Carol

Liberté, liberté chérie

Depuis 2007 et son définitif I’m not There, on attendait des nouvelles de Todd Haynes. Une mini-série pour HBO plus tard, la magnifique Mildred Pierce, et le revoilà avec Carol, qui répond en tous points à ce qu’on est en droit d’attendre d’un film de cinéma.

Le récit, la mise en scène, les acteurs. C’est le grand trois. Celui auquel aspirent tous les cinéastes. Celui qui, lorsque ces trois éléments s’accordent et sont portés à un point de quasi-perfection, ne peut que transformer un film en œuvre d’art rare, unique. C’est ce que Carol, qui aurait certainement pu (dû) se retrouver plus haut dans le palmarès cannois de l’année, atteint, sans contredit.
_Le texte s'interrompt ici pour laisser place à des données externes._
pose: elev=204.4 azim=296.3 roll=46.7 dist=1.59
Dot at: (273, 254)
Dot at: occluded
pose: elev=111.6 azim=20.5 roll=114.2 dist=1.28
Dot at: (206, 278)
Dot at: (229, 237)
Tout commence comme dans le Blue Jasmine de Woody Allen. Une femme, belle, très belle, qui vit dans le confort d’un cocon de luxe et d’élégance, est en instance de divorce. Mais si Allen nous rejouait avec passion la partition de la femme au bord de la crise de nerfs, Haynes, lui, regarde en arrière, dans les années 1950, pour contenir son récit dans un carcan beaucoup plus raffiné, sophistiqué… et subversif. Car, plutôt que d’être livrée à elle-même, désemparée, Carol va agir sur son destin, assumant ses désirs et ses envies en manifestant son attirance à une jeune employée de grand magasin solitaire.
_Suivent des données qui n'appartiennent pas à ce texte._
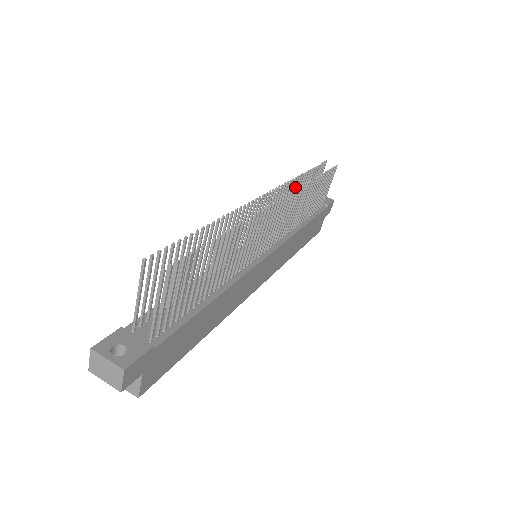
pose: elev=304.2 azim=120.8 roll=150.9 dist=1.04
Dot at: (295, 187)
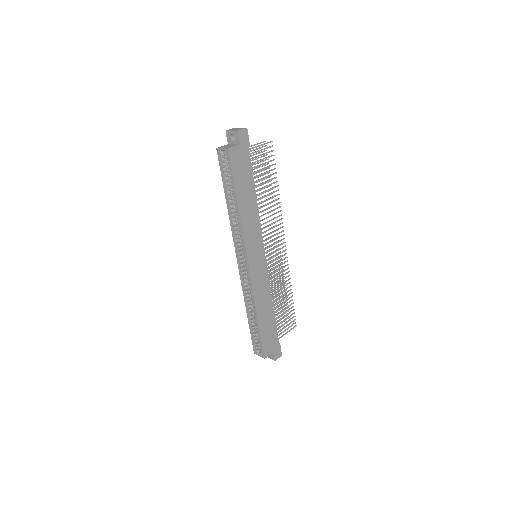
Dot at: (280, 283)
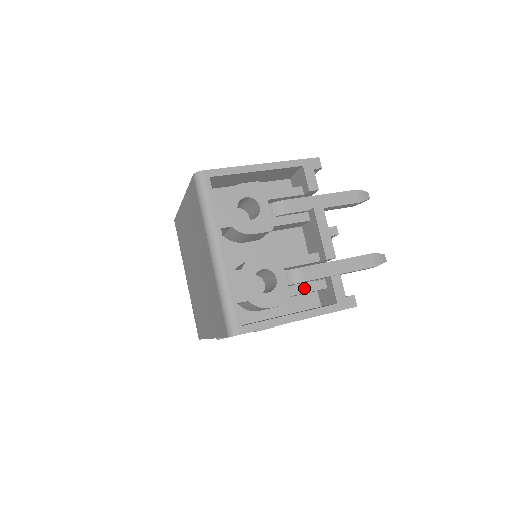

Une femme qui divorce, mais en plus qui se révèle homosexuelle ? Le scandale est grand pour le New York puritain et conventionnel de ces années, le mari de Carol faisant alors jouer une clause de moralité pour s’assurer que la dame ne puisse plus revoir ses enfants. Entre mélo et road-trip, sur un scénario adapté de Patricia Highsmith, peaufiné pendant plus de 10 ans par Phyllis Nagy, la sublime et difficile histoire d’amour se nouant entre ces deux femmes dépasse alors bien vite le cadre. Comme il le faisait dans Loin du paradis, Haynes a beau se tenir au plus près de ses personnages, il ne se contente pas d’enregistrer leurs mouvements : et c’est la liberté, concept fondamental de son œuvre, qui se retrouve alors mise en jeu et défendue à chaque plan, à chaque scène. Une liberté d’aimer, une liberté de résister, une liberté de se tenir debout, malgré les coups, malgré le monde extérieur corseté.
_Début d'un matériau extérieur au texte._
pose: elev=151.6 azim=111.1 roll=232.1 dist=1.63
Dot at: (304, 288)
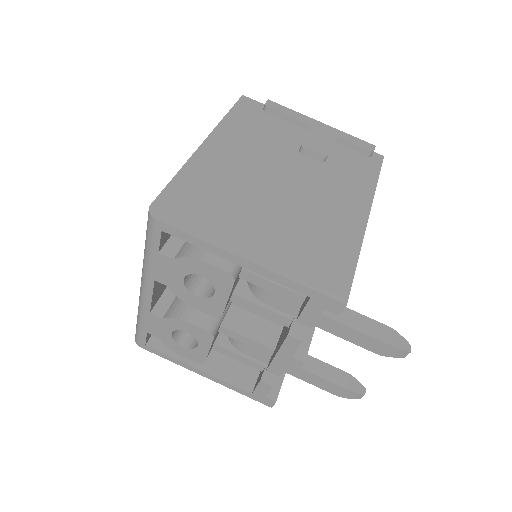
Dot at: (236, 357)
Une liberté difficile à atteindre, bien sûr, exigeant sacrifices, faisant monter l’angoisse de vivre d’un cran à chaque nouvelle tentative de s’en approcher. Ce qu’Haynes, intelligemment, ne se contente pas de dire. Tournée en 16mm, ce qui lui donne un grain d’images saisissant, son Carol fait, en effet, sans cesse résonner sa mise en scène, empruntant à l’arsenal stylistique du film noir pour mieux dire l’ambiguïté, l’amertume, la tristesse que révèle aussi ce magnifique combat pour avoir le droit d’être qui l’on est. Jeux de désaxages et de reflets, direction photo ciselée, signée Edward Lachman, faisant du vert et du jaune ses tonalités dominantes, musique d’une grande mélancolie composée par Carter Burwell, compositions de plans d’une finesse remarquable, souplesse des mouvements de caméra… le classicisme un rien vintage de la forme s’allie avec profondeur à la modernité du propos.

Bouleversant sur le fond, sublime sur la forme, Carol, comme toujours chez Haynes, brille encore par la performance de ses actrices monstres. Rooney Mara, délicate, fragile, timide fait face à l’impériale Cate Blanchett, tétanisante de talent, grande bourgeoise qui, en un froncement de sourcils, un plissement de son regard de chat, parvient à transmettre une épaisseur, une grandeur, un mystère proprement palpitants.

Blanchett, nous le savions déjà, est une reine. Mais lorsqu’elle rencontre, par la grâce d’un film flirtant avec la perfection, un cinéaste qui sait mieux que les autres le voir, notre cœur ne peut plus que se soumettre et se tenir, à jamais, aux côtés de cette femme irrésistiblement debout.